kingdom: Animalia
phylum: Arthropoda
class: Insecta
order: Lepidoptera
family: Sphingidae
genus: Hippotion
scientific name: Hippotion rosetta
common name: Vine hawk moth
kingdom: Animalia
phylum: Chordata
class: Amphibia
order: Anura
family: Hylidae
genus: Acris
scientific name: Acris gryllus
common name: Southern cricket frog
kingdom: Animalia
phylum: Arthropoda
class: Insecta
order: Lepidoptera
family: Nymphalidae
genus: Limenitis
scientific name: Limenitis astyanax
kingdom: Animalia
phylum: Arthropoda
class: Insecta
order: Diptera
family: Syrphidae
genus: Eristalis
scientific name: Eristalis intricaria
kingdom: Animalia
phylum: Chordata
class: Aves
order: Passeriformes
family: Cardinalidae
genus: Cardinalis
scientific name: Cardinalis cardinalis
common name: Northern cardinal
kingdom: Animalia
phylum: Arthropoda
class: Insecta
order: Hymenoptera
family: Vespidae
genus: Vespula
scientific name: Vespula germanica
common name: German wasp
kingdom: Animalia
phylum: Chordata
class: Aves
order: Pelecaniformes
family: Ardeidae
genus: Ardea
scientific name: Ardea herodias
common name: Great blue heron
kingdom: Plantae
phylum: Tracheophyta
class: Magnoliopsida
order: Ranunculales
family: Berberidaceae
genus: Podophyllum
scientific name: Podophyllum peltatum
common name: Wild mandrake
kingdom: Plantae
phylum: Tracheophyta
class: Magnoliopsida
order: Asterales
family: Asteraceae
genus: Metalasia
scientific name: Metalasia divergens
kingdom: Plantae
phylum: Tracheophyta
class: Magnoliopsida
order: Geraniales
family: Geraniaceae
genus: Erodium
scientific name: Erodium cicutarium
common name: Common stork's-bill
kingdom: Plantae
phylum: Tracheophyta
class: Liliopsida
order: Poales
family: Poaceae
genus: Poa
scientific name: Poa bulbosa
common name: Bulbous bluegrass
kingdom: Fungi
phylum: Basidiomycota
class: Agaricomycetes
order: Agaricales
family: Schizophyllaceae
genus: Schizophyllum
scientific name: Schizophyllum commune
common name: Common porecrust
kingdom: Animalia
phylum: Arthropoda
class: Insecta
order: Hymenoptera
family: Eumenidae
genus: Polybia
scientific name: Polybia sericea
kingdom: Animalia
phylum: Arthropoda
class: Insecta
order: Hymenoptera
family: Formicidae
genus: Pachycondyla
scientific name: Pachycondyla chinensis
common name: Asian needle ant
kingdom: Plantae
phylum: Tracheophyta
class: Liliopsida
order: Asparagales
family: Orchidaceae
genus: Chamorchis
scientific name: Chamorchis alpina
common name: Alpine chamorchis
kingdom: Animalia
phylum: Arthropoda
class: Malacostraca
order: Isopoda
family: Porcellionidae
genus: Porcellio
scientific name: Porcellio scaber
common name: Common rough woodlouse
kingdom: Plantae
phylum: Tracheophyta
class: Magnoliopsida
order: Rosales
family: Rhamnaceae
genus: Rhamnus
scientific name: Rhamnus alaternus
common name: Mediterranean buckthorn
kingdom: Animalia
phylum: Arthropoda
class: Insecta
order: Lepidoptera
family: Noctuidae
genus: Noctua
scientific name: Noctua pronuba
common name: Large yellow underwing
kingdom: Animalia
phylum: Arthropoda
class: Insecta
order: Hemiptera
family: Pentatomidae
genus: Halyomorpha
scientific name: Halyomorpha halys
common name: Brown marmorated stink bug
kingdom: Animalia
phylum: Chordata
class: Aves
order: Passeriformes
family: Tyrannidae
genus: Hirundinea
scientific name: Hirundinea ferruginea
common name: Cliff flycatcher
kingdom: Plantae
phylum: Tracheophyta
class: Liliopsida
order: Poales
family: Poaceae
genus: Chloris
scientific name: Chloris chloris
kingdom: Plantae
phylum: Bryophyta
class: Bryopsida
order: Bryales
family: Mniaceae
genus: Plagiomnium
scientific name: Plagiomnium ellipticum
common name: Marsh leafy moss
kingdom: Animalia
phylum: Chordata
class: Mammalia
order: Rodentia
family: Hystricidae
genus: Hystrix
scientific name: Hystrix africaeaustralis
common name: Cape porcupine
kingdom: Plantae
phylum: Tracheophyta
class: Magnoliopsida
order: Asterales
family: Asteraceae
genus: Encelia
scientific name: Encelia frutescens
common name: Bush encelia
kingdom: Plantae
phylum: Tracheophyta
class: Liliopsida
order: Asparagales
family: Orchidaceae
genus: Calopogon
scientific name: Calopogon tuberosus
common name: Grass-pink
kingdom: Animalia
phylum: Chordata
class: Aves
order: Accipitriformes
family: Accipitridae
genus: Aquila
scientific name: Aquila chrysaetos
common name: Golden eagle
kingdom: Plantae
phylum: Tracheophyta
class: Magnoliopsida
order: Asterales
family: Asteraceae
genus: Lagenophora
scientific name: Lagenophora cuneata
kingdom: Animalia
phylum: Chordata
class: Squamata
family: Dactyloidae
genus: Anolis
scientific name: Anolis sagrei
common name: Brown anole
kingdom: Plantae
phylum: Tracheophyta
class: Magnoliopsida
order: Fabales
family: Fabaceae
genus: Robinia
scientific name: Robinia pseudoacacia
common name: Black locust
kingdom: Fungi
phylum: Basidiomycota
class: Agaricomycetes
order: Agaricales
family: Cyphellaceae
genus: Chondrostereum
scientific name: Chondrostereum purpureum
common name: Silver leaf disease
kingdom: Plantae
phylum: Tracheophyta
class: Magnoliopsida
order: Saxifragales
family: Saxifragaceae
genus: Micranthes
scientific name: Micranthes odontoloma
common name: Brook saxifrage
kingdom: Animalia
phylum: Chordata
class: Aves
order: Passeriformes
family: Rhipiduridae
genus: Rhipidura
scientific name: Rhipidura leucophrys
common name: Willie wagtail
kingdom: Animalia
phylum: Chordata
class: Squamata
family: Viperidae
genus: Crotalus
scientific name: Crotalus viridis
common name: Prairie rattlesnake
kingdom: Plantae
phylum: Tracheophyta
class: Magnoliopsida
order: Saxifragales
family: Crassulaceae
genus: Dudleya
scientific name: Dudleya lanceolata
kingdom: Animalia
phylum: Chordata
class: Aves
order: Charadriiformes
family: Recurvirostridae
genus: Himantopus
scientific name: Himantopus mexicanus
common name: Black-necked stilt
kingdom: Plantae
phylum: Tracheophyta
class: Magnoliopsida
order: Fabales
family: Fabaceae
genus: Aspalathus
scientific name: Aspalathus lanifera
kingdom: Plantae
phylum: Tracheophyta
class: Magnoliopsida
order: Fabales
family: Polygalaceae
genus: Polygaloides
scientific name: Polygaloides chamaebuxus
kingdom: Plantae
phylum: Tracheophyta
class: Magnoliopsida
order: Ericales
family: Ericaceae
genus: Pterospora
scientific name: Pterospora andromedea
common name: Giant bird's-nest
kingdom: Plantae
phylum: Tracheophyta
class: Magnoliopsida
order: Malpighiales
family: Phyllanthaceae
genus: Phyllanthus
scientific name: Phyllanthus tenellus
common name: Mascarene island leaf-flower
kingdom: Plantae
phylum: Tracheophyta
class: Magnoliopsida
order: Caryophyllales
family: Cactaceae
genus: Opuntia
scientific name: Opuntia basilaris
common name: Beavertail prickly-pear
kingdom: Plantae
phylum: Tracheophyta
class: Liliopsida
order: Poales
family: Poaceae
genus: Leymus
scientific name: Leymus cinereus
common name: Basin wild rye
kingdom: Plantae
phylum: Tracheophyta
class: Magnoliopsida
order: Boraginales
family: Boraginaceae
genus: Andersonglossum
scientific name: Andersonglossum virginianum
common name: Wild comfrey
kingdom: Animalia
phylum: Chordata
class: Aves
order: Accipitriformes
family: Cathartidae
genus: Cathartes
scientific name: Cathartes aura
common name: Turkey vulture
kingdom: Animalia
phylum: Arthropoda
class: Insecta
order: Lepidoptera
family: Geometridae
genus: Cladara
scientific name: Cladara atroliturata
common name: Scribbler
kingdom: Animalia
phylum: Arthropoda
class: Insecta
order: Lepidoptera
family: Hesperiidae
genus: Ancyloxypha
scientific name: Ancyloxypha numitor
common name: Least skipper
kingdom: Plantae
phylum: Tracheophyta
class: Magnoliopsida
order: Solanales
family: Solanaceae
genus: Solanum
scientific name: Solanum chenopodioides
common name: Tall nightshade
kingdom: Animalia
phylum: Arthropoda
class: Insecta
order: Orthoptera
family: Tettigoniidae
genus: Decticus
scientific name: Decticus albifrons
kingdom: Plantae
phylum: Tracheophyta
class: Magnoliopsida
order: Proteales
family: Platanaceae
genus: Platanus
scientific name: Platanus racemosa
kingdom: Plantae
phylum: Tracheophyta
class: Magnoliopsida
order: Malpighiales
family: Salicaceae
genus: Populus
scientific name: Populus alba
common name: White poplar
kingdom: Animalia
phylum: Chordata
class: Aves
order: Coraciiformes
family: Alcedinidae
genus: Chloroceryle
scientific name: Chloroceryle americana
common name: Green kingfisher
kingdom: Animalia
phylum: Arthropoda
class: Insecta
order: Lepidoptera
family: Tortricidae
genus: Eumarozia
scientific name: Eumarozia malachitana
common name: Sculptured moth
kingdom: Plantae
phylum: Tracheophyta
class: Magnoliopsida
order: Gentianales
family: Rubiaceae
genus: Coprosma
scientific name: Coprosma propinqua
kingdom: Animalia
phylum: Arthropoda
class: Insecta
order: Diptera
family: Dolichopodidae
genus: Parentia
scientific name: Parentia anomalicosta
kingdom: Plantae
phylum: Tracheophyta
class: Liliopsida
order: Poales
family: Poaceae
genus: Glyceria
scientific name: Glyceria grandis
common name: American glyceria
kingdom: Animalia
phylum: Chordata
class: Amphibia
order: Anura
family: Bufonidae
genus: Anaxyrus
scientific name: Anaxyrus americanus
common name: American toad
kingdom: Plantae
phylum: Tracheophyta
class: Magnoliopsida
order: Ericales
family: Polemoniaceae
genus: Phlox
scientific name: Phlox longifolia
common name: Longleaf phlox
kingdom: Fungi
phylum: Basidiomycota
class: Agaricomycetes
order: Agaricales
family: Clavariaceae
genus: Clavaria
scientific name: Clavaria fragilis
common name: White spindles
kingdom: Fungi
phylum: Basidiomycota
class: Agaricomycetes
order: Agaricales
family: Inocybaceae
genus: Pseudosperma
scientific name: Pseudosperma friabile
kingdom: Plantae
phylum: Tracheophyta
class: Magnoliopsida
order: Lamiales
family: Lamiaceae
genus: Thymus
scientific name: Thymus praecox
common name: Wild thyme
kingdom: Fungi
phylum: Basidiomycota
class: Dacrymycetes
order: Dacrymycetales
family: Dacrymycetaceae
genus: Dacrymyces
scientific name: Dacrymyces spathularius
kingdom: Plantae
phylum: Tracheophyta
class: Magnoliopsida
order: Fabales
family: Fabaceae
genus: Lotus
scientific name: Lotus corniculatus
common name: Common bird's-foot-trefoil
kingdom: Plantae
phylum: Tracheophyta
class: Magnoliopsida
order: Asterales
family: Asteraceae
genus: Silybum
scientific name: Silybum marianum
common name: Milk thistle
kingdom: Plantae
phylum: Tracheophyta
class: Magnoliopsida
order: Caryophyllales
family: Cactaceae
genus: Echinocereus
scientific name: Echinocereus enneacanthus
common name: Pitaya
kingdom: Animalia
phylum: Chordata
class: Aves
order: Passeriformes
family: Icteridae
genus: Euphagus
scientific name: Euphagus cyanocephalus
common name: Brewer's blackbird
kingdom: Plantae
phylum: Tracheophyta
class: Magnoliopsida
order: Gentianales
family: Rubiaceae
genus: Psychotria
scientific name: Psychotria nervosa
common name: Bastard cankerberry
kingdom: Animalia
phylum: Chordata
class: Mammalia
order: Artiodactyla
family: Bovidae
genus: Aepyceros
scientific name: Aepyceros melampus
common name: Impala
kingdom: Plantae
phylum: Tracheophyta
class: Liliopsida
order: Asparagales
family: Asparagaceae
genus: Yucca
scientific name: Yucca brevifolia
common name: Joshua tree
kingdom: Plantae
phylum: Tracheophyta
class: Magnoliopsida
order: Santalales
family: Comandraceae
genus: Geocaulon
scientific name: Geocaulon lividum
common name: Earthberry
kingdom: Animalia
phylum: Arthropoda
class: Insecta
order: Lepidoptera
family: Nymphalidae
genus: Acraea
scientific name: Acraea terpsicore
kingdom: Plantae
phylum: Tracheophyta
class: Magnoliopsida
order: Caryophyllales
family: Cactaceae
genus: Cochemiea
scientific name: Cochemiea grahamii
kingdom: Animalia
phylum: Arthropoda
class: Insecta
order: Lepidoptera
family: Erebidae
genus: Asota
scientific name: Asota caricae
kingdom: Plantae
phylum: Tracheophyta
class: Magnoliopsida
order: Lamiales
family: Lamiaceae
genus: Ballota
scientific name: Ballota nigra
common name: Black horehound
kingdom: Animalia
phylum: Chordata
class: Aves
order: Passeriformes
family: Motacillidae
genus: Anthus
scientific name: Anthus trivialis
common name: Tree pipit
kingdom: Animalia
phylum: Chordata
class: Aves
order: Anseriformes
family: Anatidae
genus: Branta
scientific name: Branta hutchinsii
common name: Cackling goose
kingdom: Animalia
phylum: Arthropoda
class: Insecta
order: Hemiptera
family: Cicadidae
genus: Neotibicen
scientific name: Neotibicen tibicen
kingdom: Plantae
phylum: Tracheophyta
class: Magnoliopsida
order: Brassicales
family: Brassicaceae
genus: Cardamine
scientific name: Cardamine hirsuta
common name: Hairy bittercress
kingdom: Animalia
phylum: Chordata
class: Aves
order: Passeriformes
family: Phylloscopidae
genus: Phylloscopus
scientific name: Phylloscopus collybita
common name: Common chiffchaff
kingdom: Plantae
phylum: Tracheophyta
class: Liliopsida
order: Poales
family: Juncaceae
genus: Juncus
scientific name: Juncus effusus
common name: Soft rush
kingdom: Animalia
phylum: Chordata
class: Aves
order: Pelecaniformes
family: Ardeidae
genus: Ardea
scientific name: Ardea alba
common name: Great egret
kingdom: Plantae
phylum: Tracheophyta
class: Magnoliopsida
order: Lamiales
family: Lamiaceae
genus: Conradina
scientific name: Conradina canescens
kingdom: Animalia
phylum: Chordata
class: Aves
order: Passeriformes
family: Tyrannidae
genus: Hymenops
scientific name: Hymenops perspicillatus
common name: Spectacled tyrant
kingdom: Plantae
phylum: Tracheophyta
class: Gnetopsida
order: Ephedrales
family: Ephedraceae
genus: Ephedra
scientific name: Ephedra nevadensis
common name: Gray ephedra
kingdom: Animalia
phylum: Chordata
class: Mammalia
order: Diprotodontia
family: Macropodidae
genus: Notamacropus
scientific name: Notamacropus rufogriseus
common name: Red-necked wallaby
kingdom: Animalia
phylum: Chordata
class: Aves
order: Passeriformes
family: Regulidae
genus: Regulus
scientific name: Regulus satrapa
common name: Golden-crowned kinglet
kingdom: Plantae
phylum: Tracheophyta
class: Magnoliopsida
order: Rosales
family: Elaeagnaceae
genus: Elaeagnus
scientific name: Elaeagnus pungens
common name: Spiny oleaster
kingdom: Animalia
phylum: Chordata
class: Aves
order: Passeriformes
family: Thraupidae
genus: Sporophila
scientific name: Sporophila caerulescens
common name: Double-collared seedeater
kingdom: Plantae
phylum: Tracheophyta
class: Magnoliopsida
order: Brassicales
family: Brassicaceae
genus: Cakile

§ What you will do:
How many lines in the entries above contain the string "Ardea", with uppercase and lowercase treated as different? Give only the number.

§ The reply:
4